Blaine, Blake and Chuck noted my incredibly poor mathematics in my last and 
"final" message of a couple of days ago, so please consider this a 
correction. As Coloradans who´s mountaineering friends are very competitive 
about "altitude", they asked me to get my numbers right.

Base Camp on Huayna Potosi is at 4,700m (15,500´).  As noted, mice have no 
trouble breathing there.

Chuck made it to 5,970m (19,700´)- you can be sure he´s pushing for 6,000+m 
today on Sajama.

The mountain we all summited on, Charquini, is 5,395m (17,800´). I shorted 
everyone almost 600m on that one.  High is high to me and I´m only into the 
view, but that mistake was not taken lightly by my friends from Colorado.

Today´s news is that Blaine suffered a touch of food poisoning from the 
"Steak Argentino" he had for dinner. Everyone here is now a little tired 
from all this meteorite hustling and mountain climbing. We´ve been here for 
three weeks. In my absence, another member has been added to fill out the 
ropes for the Volcan Sajama climb.  Stephan is a German living in Austin, 
Texas working for a software company. He competed in the Paris, London and 
Boston Marathon´s last year and ran a PR 2:42.  He just got here and he 
looks "fresh" enough to run to Peru. Good luck guys keeping up with him!

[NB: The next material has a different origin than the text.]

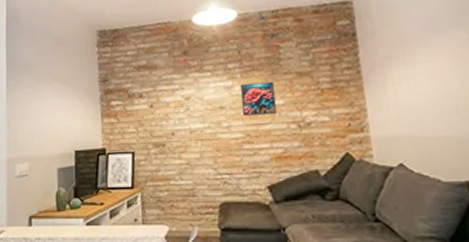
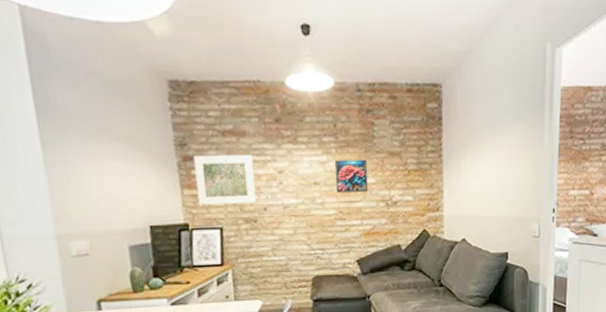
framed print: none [113,84,166,132] -> present [194,154,257,205]

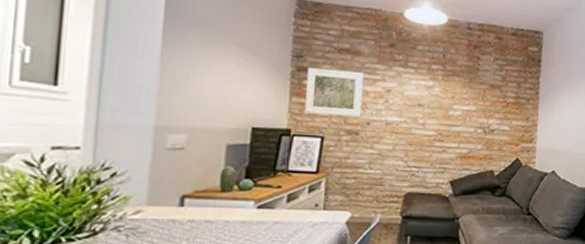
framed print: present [334,159,369,193] -> none [438,86,471,118]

There is more news on the meteorite front.  I located an artifacts dealer 
who claimed to have a weapon manufactured from a meteorite. He dates the 
star-shaped object at about circa 1000 and wants $120 for it.  Blaine 
examined it and gives it a 50-50 chance of actually being meteoric but none 
of us wants to buy it to cut it up.

One of the Aymara´s is selling a smallish Tiger pelt in the "Witch´s Market" 
for B120 ($20).

After Blaine, Blake´s and Chuck´s attempt on Sajama, the driver is supposed 
to be taking them four-wheeling across the dry lake beds west of Oruro in a 
search for a boulder-sized rock noted by a group of French Petro-scientists 
a couple of years ago.  They noted that a rock of that size had no business 
sitting where it does and one thought that it "must be a meteorite".

An ironic conclusion to our non-productive trip to Oruro of last week 
sorting through the rocks at the University´s mineral collection was that on 
the bus ride home, the on-board movie (yes, in Bolivia) was "Armeggedon". 
The road is so rough entering La Paz, that the driver shut down the VCR just 
before the dramatic conclusion.  I guess I´ll have to wait until the movie 
makes HBO to see if Bruce saves the world.

Saturday is La Paz´s biggest fiesta day of the year, "The Grand Poder" with 
the entire city shut down to observe a Mardi-Gras type celebration. Great 
photo ops.

Boliviano´s must be some of the toughest people in the world. Reviewing the 
literature I have and having lived the adventure, I note that they call 7 - 
12 mile hikes at altitude, uphill "easy".

Sunday, I´ve hired a driver to take me into the Condiriri amphi-theater of 
13 snow covered peaks ranging from 4,500 - 5,400m for some last day 
trekking. A lot of people consider this area one of the world´s most 
beautiful. I´m going to miss being high.

We leave for Miami via Santa Cruz Tuesday at 5AM.